> [Action item]:
Please pull out every line in the records below that contains the word "then". Case counts: a line matches only if the capitalization is the same.

> [Given records]:

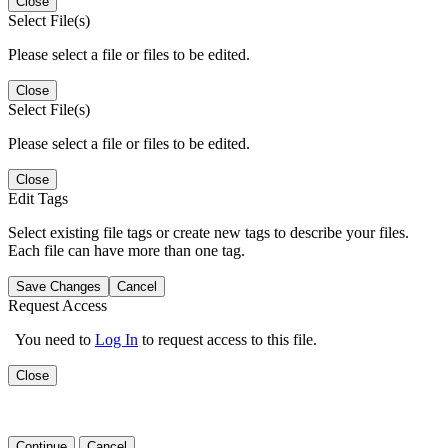
Close
Select File(s)
Please select a file or files to be edited.
Close
Select File(s)
Please select a file or files to be edited.
Close
Edit Tags
Select existing file tags or create new tags to describe your files.
Each file can have more than one tag.
Save Changes
Cancel
Request Access
You need to
Log In
to request access to this file.
Close
Continue
Cancel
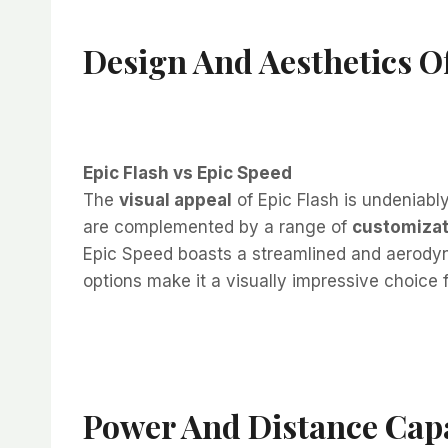
Design And Aesthetics Of
Epic Flash vs Epic Speed
The
visual appeal
of Epic Flash is undeniably
are complemented by a range of
customizat
Epic Speed boasts a streamlined and aerodyn
options make it a visually impressive choice 
Power And Distance Capa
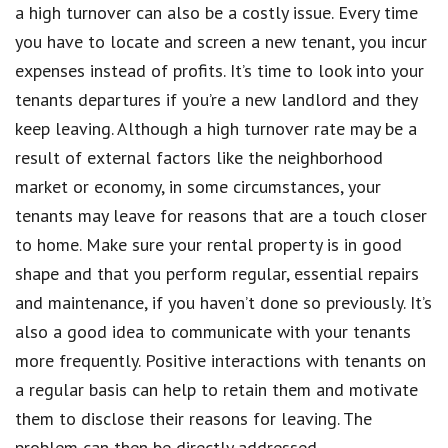
a high turnover can also be a costly issue. Every time
you have to locate and screen a new tenant, you incur
expenses instead of profits. It’s time to look into your
tenants departures if you’re a new landlord and they
keep leaving. Although a high turnover rate may be a
result of external factors like the neighborhood
market or economy, in some circumstances, your
tenants may leave for reasons that are a touch closer
to home. Make sure your rental property is in good
shape and that you perform regular, essential repairs
and maintenance, if you haven’t done so previously. It’s
also a good idea to communicate with your tenants
more frequently. Positive interactions with tenants on
a regular basis can help to retain them and motivate
them to disclose their reasons for leaving. The
problem can then be directly addressed.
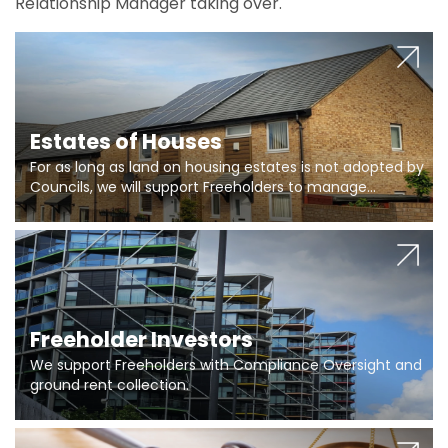
Relationship Manager taking over.
Estates of Houses
For as long as land on housing estates is not adopted by
Councils, we will support Freeholders to manage
pumping stations and more..
Freeholder Investors
We support Freeholders with Compliance Oversight and
ground rent collection.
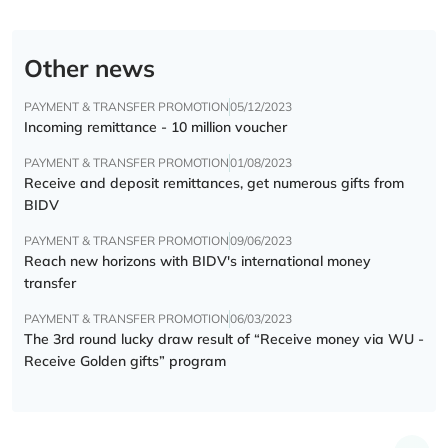
Other news
PAYMENT & TRANSFER PROMOTION
05/12/2023
Incoming remittance - 10 million voucher
PAYMENT & TRANSFER PROMOTION
01/08/2023
Receive and deposit remittances, get numerous gifts from
BIDV
PAYMENT & TRANSFER PROMOTION
09/06/2023
Reach new horizons with BIDV's international money
transfer
PAYMENT & TRANSFER PROMOTION
06/03/2023
The 3rd round lucky draw result of “Receive money via WU -
Receive Golden gifts” program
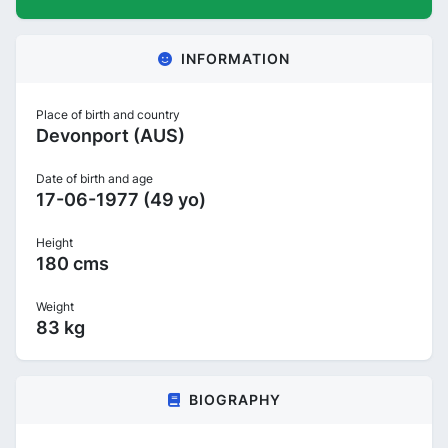
INFORMATION
Place of birth and country
Devonport (AUS)
Date of birth and age
17-06-1977 (49 yo)
Height
180 cms
Weight
83 kg
BIOGRAPHY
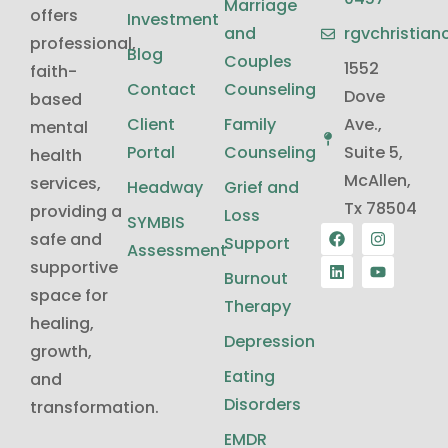
Marriage
offers
Investment
and
rgvchristia
professional,
Blog
Couples
1552
faith-
Contact
Counseling
Dove
based
Client
Family
Ave.,
mental
Portal
Counseling
Suite 5,
health
McAllen,
services,
Headway
Grief and
Tx 78504
providing a
Loss
SYMBIS
safe and
Support
Assessment
supportive
Burnout
space for
Therapy
healing,
Depression
growth,
Eating
and
Disorders
transformation.
EMDR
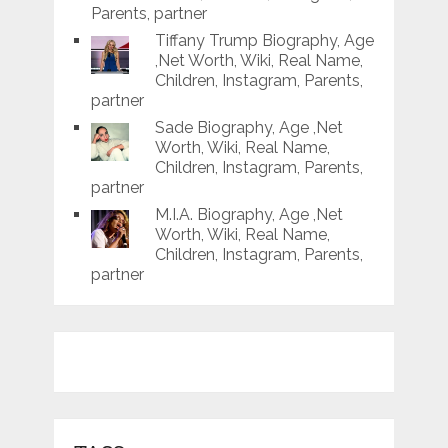
Parents, partner
Tiffany Trump Biography, Age
,Net Worth, Wiki, Real Name,
Children, Instagram, Parents,
partner
Sade Biography, Age ,Net
Worth, Wiki, Real Name,
Children, Instagram, Parents,
partner
M.I.A. Biography, Age ,Net
Worth, Wiki, Real Name,
Children, Instagram, Parents,
partner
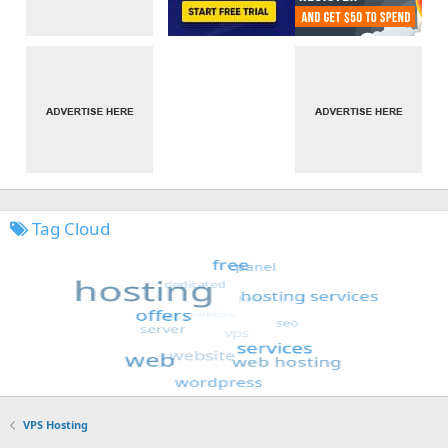
Tag Cloud
VPS Hosting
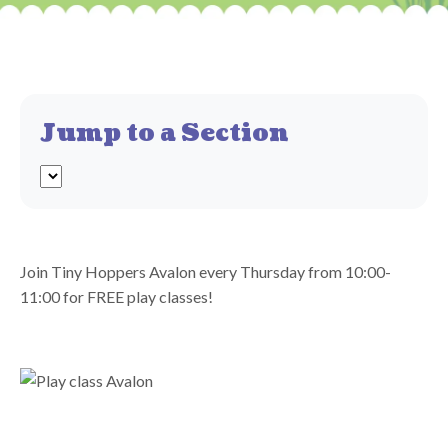
Jump to a Section
Join Tiny Hoppers Avalon every Thursday from 10:00-
11:00 for FREE play classes!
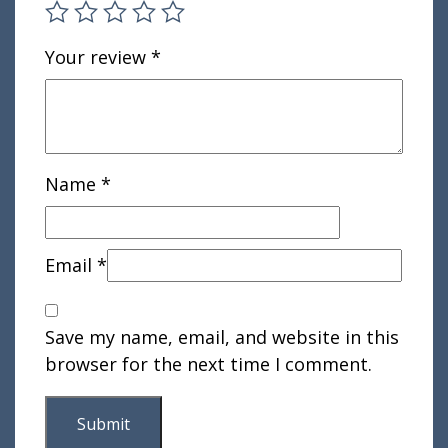
Your review
*
Name
*
Email
*
Save my name, email, and website in this
browser for the next time I comment.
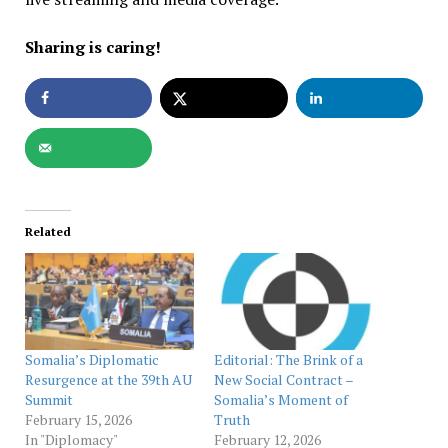
Sharing is caring!
Related
Somalia’s Diplomatic
Editorial: The Brink of a
Resurgence at the 39th AU
New Social Contract –
Summit
Somalia’s Moment of
February 15, 2026
Truth
In "Diplomacy"
February 12, 2026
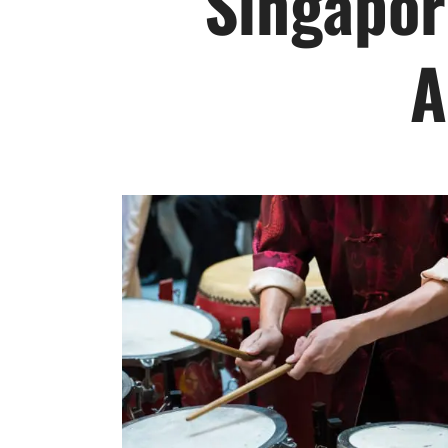
Singapor
A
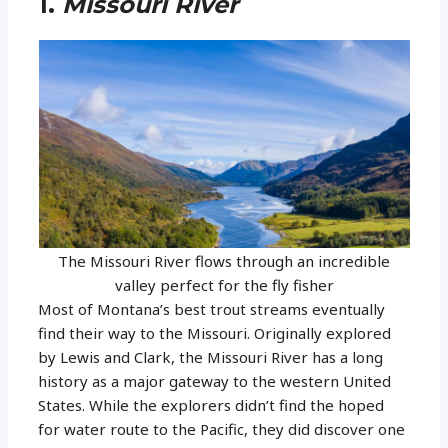
1.
Missouri River
The Missouri River flows through an incredible
valley perfect for the fly fisher
Most of Montana’s best trout streams eventually
find their way to the Missouri. Originally explored
by Lewis and Clark, the Missouri River has a long
history as a major gateway to the western United
States. While the explorers didn’t find the hoped
for water route to the Pacific, they did discover one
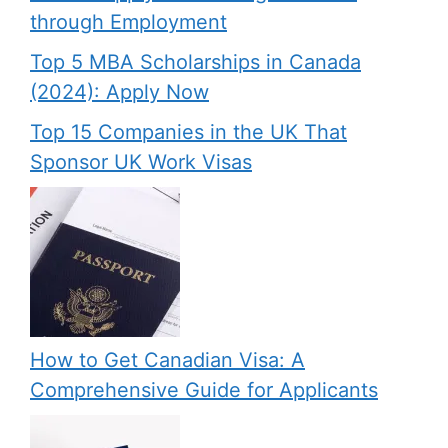
through Employment
Top 5 MBA Scholarships in Canada
(2024): Apply Now
Top 15 Companies in the UK That
Sponsor UK Work Visas
How to Get Canadian Visa: A
Comprehensive Guide for Applicants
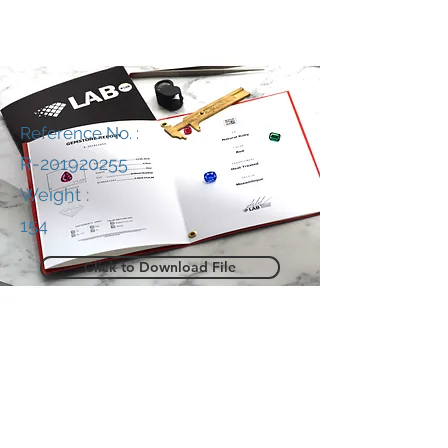
Reference No. :
R-201920255
Weight :
154
Click to Download File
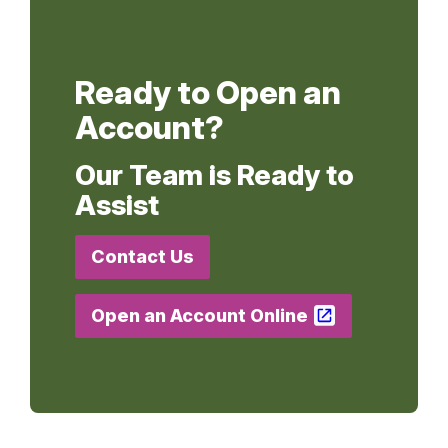
Ready to Open an
Account?
Our Team is Ready to
Assist
Contact Us
Open an Account Online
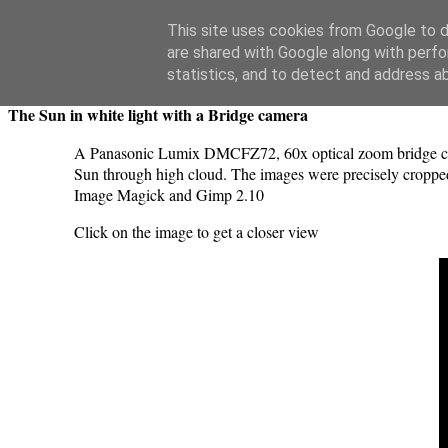
Swansea Astronomical Society Blog
This site uses cookies from Google to de
are shared with Google along with perfo
Thursday, September 7, 2023
statistics, and to detect and address a
The Sun in white light with a Bridge camera
A Panasonic Lumix DMCFZ72, 60x optical zoom bridge camer
Sun through high cloud. The images were precisely cropped
Image Magick and Gimp 2.10
Click on the image to get a closer view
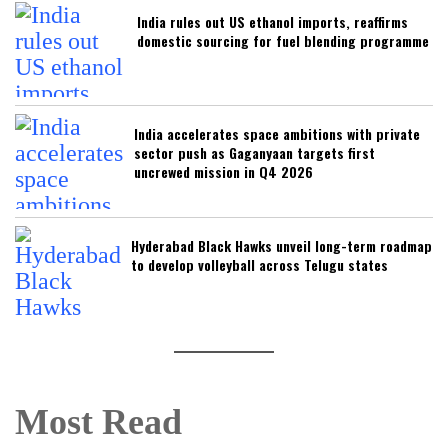
India rules out US ethanol imports, reaffirms
domestic sourcing for fuel blending programme
India accelerates space ambitions with private
sector push as Gaganyaan targets first
uncrewed mission in Q4 2026
Hyderabad Black Hawks unveil long-term roadmap
to develop volleyball across Telugu states
Most Read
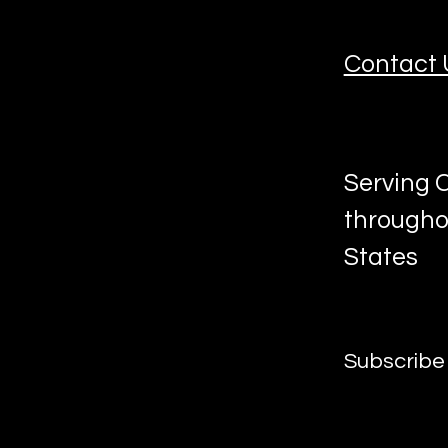
Contact 
Serving C
througho
States
Subscribe 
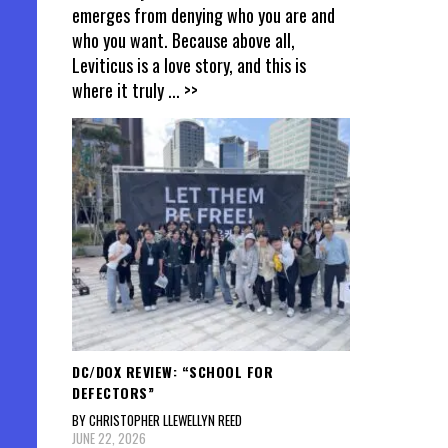
emerges from denying who you are and
who you want. Because above all,
Leviticus is a love story, and this is
where it truly
... >>
DC/DOX REVIEW: “SCHOOL FOR
DEFECTORS”
BY CHRISTOPHER LLEWELLYN REED
JUNE 22, 2026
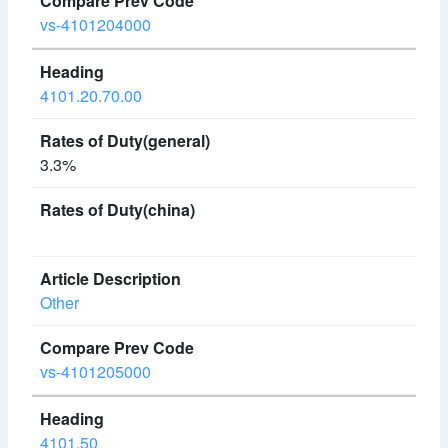
vs-4101204000
4101.20.70.00
3.3%
Other
vs-4101205000
4101.50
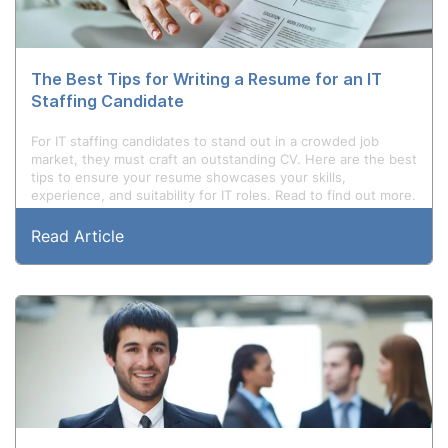
The Best Tips for Writing a Resume for an IT
Staffing Candidate
For IT staffing candidates to stand out in a crowded job
market, they must craft an outstanding CV. Here are the best
tips to ensure your resume showcases your skills,
experience, and suitability for IT roles. Read to find out more.
Read Article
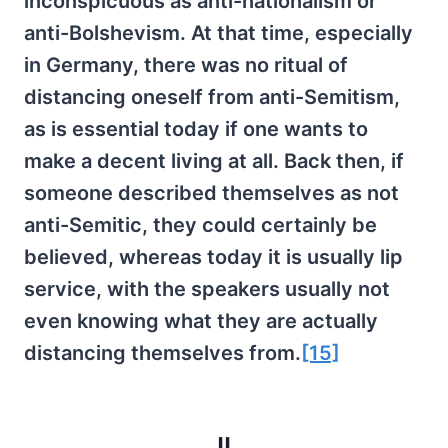
inconspicuous as anti-nationalism or
anti-Bolshevism. At that time, especially
in Germany, there was no ritual of
distancing oneself from anti-Semitism,
as is essential today if one wants to
make a decent living at all. Back then, if
someone described themselves as not
anti-Semitic, they could certainly be
believed, whereas today it is usually lip
service, with the speakers usually not
even knowing what they are actually
distancing themselves from.
[15]
II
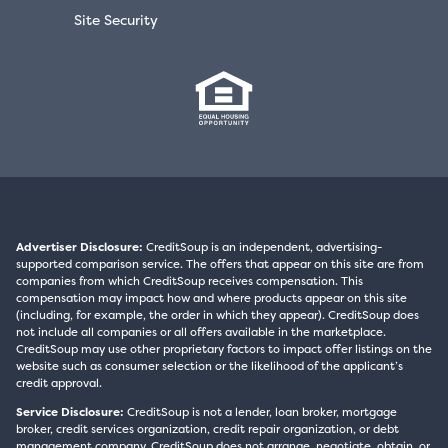
Site Security
Advertiser Disclosure:
CreditSoup is an independent, advertising-
supported comparison service. The offers that appear on this site are from
companies from which CreditSoup receives compensation. This
compensation may impact how and where products appear on this site
(including, for example, the order in which they appear). CreditSoup does
not include all companies or all offers available in the marketplace.
CreditSoup may use other proprietary factors to impact offer listings on the
website such as consumer selection or the likelihood of the applicant’s
credit approval.
Service Disclosure:
CreditSoup is not a lender, loan broker, mortgage
broker, credit services organization, credit repair organization, or debt
management company. CreditSoup does not arrange, negotiate, obtain, or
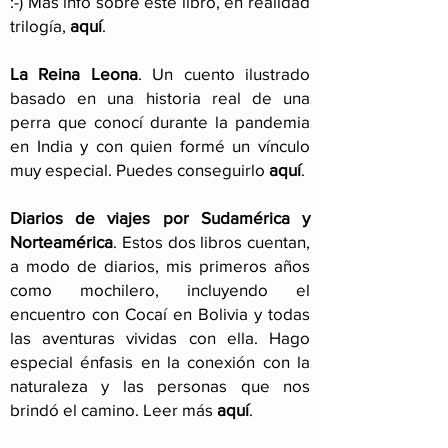
:-) Más info sobre este libro, en realidad
trilogía,
aquí
.
La Reina Leona
. Un cuento ilustrado
basado en una historia real de una
perra que conocí durante la pandemia
en India y con quien formé un vínculo
muy especial. Puedes conseguirlo
aquí
.
Diarios de viajes por Sudamérica y
Norteamérica
. Estos dos libros cuentan,
a modo de diarios, mis primeros años
como mochilero, incluyendo el
encuentro con Cocaí en Bolivia y todas
las aventuras vividas con ella. Hago
especial énfasis en la conexión con la
naturaleza y las personas que nos
brindó el camino. Leer más
aquí
.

> [Response]:
problem can then be directly addressed.
make a decent living at all. Back then, if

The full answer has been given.